Automatische Gesichtserkennung

Seit 2020 gehört die Maske zu unserer Standardausrüstung. Dass sie für Gesichtserkennungssoftware kein Problem ist, hat im Frühling schon eine chinesische Techfirma verkündet. Ihre Systeme erkennen auch verhüllte Gesichter.

Automatische Gesichtserkennung ist keine neue Technologie, aber sie hat sich in den vergangenen Jahren auf leisen Sohlen ausgebreitet. In China, in den USA, aber auch in vielen europäischen Ländern durchforsten smarte Kameras den öffentlichen Raum nach verdächtigen Gesichtern. Seit wir mit Blick auf den Bildschirm unser Smartphone entsperren, ist sie auch gesellschaftsfähig geworden. Vor allem in den USA, aber auch in Europa hat die automatische Gesichtserkennung jedoch viele Kritiker/innen auf den Plan gerufen, etwa Paolo Cirio. Der Aktivist und Künstler kommt aus Italien, und seit 10 Jahren widmen sich seine Arbeiten den Themen Privatsphäre, Überwachung und Gesichtserkennung.

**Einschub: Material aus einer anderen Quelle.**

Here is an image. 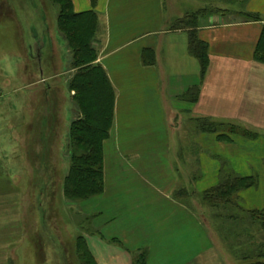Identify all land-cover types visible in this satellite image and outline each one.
I'll use <instances>...</instances> for the list:
<instances>
[{
    "label": "crops",
    "instance_id": "crops-1",
    "mask_svg": "<svg viewBox=\"0 0 264 264\" xmlns=\"http://www.w3.org/2000/svg\"><path fill=\"white\" fill-rule=\"evenodd\" d=\"M72 3L75 13L93 10L90 0ZM95 11L97 64L114 88L115 118L104 149L106 190L88 203L89 213L107 238L131 253L146 249L147 264H229L204 204L179 195L218 186L220 162L245 160L250 167L239 176L258 178L255 171L260 188L243 191L246 210L264 211V64L255 60L264 0H99ZM188 16L194 24L174 28ZM191 31L208 46L203 77ZM203 119L249 136L222 139L200 129Z\"/></svg>",
    "mask_w": 264,
    "mask_h": 264
},
{
    "label": "rangeland",
    "instance_id": "rangeland-1",
    "mask_svg": "<svg viewBox=\"0 0 264 264\" xmlns=\"http://www.w3.org/2000/svg\"><path fill=\"white\" fill-rule=\"evenodd\" d=\"M60 15L61 6L53 0H0V244L8 245L0 252V264H147L146 249L131 253L118 240L107 238L97 214L89 213V202L106 190L105 150L104 192L90 198L69 188L74 160L82 153L72 128L86 113L82 97L73 90L81 68L59 27ZM92 46L99 54V34ZM234 126L218 130L249 136ZM224 164L238 175L247 174L250 167L245 160L225 159L220 162ZM234 200L240 204L234 212L241 213L264 246L258 230L262 223L255 226L250 219L254 211L246 210L250 199L242 192ZM220 232L215 230L211 237L231 255L228 263L242 264L231 250L235 257L247 255L244 239V247L237 249L227 231ZM258 254L253 253L254 261Z\"/></svg>",
    "mask_w": 264,
    "mask_h": 264
},
{
    "label": "trees",
    "instance_id": "trees-1",
    "mask_svg": "<svg viewBox=\"0 0 264 264\" xmlns=\"http://www.w3.org/2000/svg\"><path fill=\"white\" fill-rule=\"evenodd\" d=\"M53 1L61 6L59 27L66 36L69 48L74 54L76 66L81 68L77 77L78 81L73 85V90L77 91L78 96L82 97V108L86 113L83 122L79 120L72 128V139L76 145L81 144L82 153L78 157L76 156L74 160L73 175L69 180V188L74 191L75 195L90 194L89 197L91 198L104 192V147L110 138L109 133L113 128L115 118V91L104 68L96 63L99 54L92 46L99 32V14L95 11L99 0H90L93 10L85 13H75L72 0ZM252 18L260 20L259 17ZM195 20V16H188L186 18L187 24L180 21L174 28L188 27L194 24ZM189 49L190 53L200 62L203 77L209 66L208 46L199 40L195 31H191L189 34ZM255 60L264 64V30L255 51ZM199 122L200 129L209 133H218V129L223 128L225 124H229L212 123L205 119L199 120ZM220 138L230 139L225 132L220 135ZM222 169L224 175L218 186L201 194L194 191L191 194L185 192L179 196H197L199 202L204 204L207 215L212 216V220L207 221L212 236H214L213 234L217 229L221 230V235L223 231H227V236L238 243L236 245L237 249L240 246L247 245V255L244 253L241 254L242 256L237 255L235 257V252L231 250L237 261L242 264H264V261H262L264 260V246L258 244V241L254 238L255 234L250 233L246 222L244 223L243 219L240 218L241 213L234 212L236 207L233 206L234 197L243 191L257 188L259 179L257 177L239 176L234 170L226 168L225 164ZM204 214L206 216V213ZM250 214H252L250 219L255 226L259 222L262 223L261 228L258 230L259 234L264 237V211H254ZM243 226L246 227L243 231H240ZM243 239L244 245H241ZM218 245H221V242ZM253 253H259L257 255L259 260L254 261L256 257H253Z\"/></svg>",
    "mask_w": 264,
    "mask_h": 264
}]
</instances>
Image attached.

Vergangenen Herbst verbringt er mehrere Wochen in Frankreich und wundert sich, wie weit Gesichtserkennung dort verbreitet ist. „Smarte Kameras waren an vielen Bahnhöfen und Metro Stationen installiert. Macrons Regierung will außerdem dieses Programm einführen, mit dem jeder Staatsbürger digital erfasst wird“, so Cirio. Alicem heißt das Programm, mit dem Franzosen eine digitale Identität bekommen sollen, gekoppelt an ihre Gesichtsdaten. Frankreich ist das erste EU-Land, das in so großem Stil die Gesichter seiner Bürgerinnen und Bürger erfassen will.